We may be one year into the pandemic, but conversing over Zoom, Teams or whatever video conferencing app you prefer is no less awkward than it was last March. And seeing as how bullying went cyber long ago, teachers and students across the world will be well aware that social distancing does not mean social harmony. Blue Girl is an inventive short showing the impact bullying can have in the home-school era.

On a Zoom call organisation by her teacher, Katie (Bella Murphy) is ready to come out as Lesbian to her classmates. Nervously, she prepares to reveal her news – but is constantly interrupted by classmates joining the call, her disappointed friend (Kabir McNeely) who cannot handle her revelation, and a homophobic bully (Adele Rudnick) intent on ruining her moment. As her teacher offers little support, Katie feels more alone than ever.
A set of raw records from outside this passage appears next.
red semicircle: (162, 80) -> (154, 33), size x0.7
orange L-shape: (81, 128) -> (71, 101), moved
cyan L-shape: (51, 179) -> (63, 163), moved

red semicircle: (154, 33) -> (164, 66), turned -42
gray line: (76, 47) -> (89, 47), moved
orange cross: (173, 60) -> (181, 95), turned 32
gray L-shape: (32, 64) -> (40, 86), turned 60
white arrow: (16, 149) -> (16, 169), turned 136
A short film created using video-conferencing, Blue Girl is an impressive production which exceeds it’s imposed limitations. Director Kabir McNeely uses the technology at her disposal well to take a situation familiar to millions of people and portray it in an original format. Katie’s decision to open up about her sexuality is made frustratingly more difficult by the technology she has no choice but to use as her classmates naively throw her off her stride by joining the call, causing her confidence to withdraw. We see Katie’s fears cascade as quickly as the edits between the cameras – an impactful choice that also adds humour to the film as more and more girls are introduced.

Similarly, McNeely’s choice to place the audience in the room with Katie, as opposed to showing her on a video-link as with the other classmates, brings the viewer into Katie’s world and gives us an intimacy with her that brings her dilemma closer to home. Katie’s anxiety becomes the audiences as screen after screen pops up, each with their own opinions and takes on her news. The contrast between Katie and her bully is drawn brilliantly as the film moves towards its conclusion, as the disturbing, first-person abuse she suffers becomes very personalised.
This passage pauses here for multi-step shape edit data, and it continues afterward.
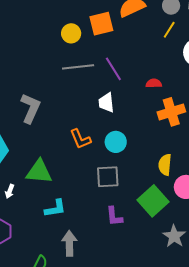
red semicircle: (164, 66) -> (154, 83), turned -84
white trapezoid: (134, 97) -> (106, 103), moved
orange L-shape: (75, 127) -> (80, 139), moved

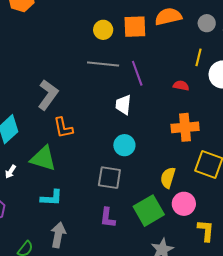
yellow line: (169, 30) -> (199, 57), moved, turned -30
red semicircle: (154, 83) -> (181, 86), moved
orange L-shape: (80, 139) -> (63, 128), moved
As a low-budget, homemade production, Blue Girl understandably lacks some of the polish of a major release. The scripting could use some sharpening, with audiences left wondering just how a teacher could be so inept as to let a student she supposedly cares about be on the receiving end of a bigoted tirade. The acting also suffers from the format, which is again understandable seeing as how even fully professional actors struggle to immerse themselves in a character with nothing but a laptop for feedback. None of these issues really undermine the film’s message of tolerance and ending bullying however, which is really the goal of the entire piece.

Blue Girl delivers a short, entertaining and heart-breaking message in an original and creative format, that outperforms intrinsic challenges it is posed with. Even when school is not in the classroom, bullying and hate do not go away. The effective message of this film shows that there are ways to challenge it.